Seventh Circuit Cleans Up the “Other Bad Acts” Mess (a Little)

Posted on Categories Criminal Law & Process, Evidence, Federal Criminal Law & Process, Seventh Circuit

I’ve blogged on a number of occasions about the messy state of the law relating to the admissibility of “other bad acts” evidence (e.g., here and here).  Federal Rule of Evidence 404(b) indicates that other bad acts may not be used against a criminal defendant to show bad character or a propensity to commit crime.  However, the Rule includes a number of exceptions, and courts have not only tended to interpret those exceptions expansively, but have also recognized an additional exception for evidence that is “inextricably intertwined” with proof of a charged offense.

Given the expansively interpreted exceptions set forth in Rule 404(b) itself, the inextricable intertwinement exception seemed to me an unnecessary and confusing addition to the law.  The Seventh Circuit has now indicated its agreement with that view.  

In United States v.
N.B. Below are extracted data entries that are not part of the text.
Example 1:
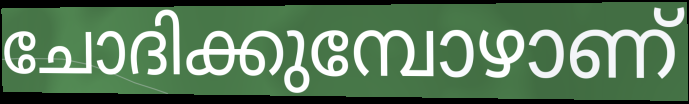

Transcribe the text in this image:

ചോദിക്കുമ്പോഴാണ്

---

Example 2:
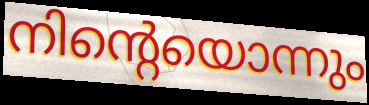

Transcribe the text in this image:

നിന്റെയൊന്നും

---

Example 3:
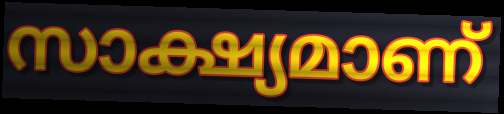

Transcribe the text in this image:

സാക്ഷ്യമാണ്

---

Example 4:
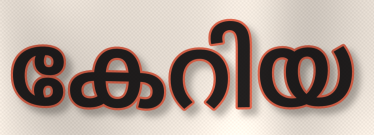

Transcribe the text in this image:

കേറിയ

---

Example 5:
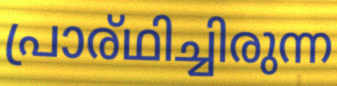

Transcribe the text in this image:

പ്രാര്ഥിച്ചിരുന്ന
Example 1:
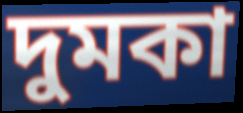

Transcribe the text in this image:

দুমকা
Gorman (No. 09-3010) (Kanne, J.), the court held:

[T]he inextricable intertwinement doctrine has . . . become overused, vague, and quite unhelpful.  To ensure that there are no more doubts about the court’s position on this issue — the inextricable intertwinement doctrine has outlived its usefulness.  Henceforth, resort to inextricable intertwinement is unavailable when determining a theory of admissibility. (15-16)
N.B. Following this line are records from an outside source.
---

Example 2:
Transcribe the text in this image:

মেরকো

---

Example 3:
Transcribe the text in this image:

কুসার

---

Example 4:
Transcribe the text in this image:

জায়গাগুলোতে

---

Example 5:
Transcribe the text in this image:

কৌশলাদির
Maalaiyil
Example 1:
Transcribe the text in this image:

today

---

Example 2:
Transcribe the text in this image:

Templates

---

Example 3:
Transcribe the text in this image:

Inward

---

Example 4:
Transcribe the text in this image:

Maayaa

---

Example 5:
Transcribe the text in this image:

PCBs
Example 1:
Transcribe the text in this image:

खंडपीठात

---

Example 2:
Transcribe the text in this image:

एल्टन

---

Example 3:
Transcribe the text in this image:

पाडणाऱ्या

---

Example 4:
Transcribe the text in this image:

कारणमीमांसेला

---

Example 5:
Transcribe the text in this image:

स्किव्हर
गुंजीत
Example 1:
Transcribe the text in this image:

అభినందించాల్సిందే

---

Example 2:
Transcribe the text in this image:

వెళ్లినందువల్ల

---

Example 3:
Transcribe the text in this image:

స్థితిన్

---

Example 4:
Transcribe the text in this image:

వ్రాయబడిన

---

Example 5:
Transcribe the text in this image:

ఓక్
The Gorman case itself illustrates why the inextricable intertwinement doctrine is unnecessary and confusing.  The government charged Gorman with perjury based on a statement he made to a grand jury in which he denied that he “had” a particular car in his garage.  At trial, the government introduced evidence that Gorman stole the car from the garage.  Gorman objected that this was evidence of another bad act (a theft) that could not properly be used against him in a trial on perjury charges.  The trial court admitted the evidence under the inextricable intertwinement rule, but, as the Seventh Circuit pointed out, the theft was really simply direct evidence that Gorman’s grand jury testimony was false — it tended to show that Gorman “had” the car that he denied having.  There was no need to figure out whether the theft evidence somehow “completed the story” (which would go to establish inextricable intertwinement).

So long, inextricable intertwinement — the alliteration makes it fun to say, but otherwise I don’t think we will miss this particular doctrine.